78 The following is a summary of the conclusions I have reached on the basis of my summary of the whole of the evidence, and my analysis of the medical evidence:
· I accept that the plaintiff has suffered a compensable injury. I consider that it is more likely to comprise some discal involvement, or a mechanical lower back injury, or an aggravation of degenerative changes or an aggravation of spondylitic changes or a soft tissue injury.
· I do not accept that there is an issue of permanency relevant to the impairment of function of the plaintiff’s lower back. I have not dealt with this specifically; however, inherent in my overall findings is an acceptance that the impairment of function is permanent. Furthermore, an acceptance that the plaintiff has some level of pain and suffering consequences and loss of earning capacity consequences which are also permanent.
· I do not accept the opinion of Mr Vellore or Dr Kennedy that the plaintiff has suffered an injury as extensive and grave as described by Mr Vellore.
· I do not accept the opinion of Dr Brazenor that there is nothing wrong with the plaintiff. I think his opinion is against the preponderance of the evidence which I think demonstrates that the plaintiff has suffered an injury to her lower back which impairs the function of a lower back at some level.
· The plaintiff has failed to undertake the process of disentangling which has made it very difficult to determine the degree of impairment of the function of her lower back and hence what pain and suffering consequences and loss of earning capacity consequences result from the impairment.

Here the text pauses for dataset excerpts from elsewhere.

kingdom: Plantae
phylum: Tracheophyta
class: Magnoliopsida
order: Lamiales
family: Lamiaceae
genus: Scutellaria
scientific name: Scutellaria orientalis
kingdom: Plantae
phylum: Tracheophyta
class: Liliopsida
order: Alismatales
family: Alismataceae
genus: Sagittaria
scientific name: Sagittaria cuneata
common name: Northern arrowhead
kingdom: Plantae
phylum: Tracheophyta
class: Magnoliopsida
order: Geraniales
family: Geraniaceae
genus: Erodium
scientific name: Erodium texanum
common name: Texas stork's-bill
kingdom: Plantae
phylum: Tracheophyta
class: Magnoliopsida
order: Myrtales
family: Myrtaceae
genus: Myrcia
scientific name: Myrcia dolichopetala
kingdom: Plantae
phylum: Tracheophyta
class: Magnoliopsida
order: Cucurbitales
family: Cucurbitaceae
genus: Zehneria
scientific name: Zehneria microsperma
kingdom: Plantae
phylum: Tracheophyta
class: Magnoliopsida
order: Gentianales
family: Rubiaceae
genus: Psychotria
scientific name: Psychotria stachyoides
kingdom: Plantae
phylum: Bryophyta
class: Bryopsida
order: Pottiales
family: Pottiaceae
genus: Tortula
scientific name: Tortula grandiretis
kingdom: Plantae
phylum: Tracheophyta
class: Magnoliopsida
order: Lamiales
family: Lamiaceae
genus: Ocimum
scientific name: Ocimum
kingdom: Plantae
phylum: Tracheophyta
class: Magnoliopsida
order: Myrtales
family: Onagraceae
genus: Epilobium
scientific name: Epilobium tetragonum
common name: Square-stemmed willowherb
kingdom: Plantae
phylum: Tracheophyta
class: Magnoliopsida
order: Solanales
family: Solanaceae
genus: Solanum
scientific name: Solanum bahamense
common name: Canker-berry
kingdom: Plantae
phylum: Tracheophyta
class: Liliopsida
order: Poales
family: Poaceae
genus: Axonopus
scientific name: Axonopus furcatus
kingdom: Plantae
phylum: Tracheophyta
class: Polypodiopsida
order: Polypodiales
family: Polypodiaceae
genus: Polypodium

· The best that I am able to determine of the plaintiff’s functional capacity is by having regard to the opinions of Dr Horsley and Dr Slazenger. Their opinions are based upon a similar view of a supervening psychiatric condition, but where they part company is a differing view on the identity of the plaintiff’s injury, the impairment resulting from it and what capacity the plaintiff has retained for suitable employment.
· The evidence demonstrates that the plaintiff has at least had the capacity to perform work with the defendant which she was performing up to September 2018, and I think there is a real likelihood that she has a greater capacity to perform the light work referred to by Dr Slazenger as being within her retained capacity for suitable employment.
· I am not convinced that the plaintiff is disabled to anywhere near the extent she contends is the case. I think a large part of that is the effect upon her of the supervening psychiatric condition.
· The conclusions I have reached relevant to the plaintiff’s evidence and the medical evidence demonstrate that the plaintiff has not persuaded me that her pain and suffering consequences and loss of incapacity consequences can meet the statutory test.
79 Therefore, I order that the plaintiff’s originating motion be dismissed. I do so after having made the relevant comparison with like impairments.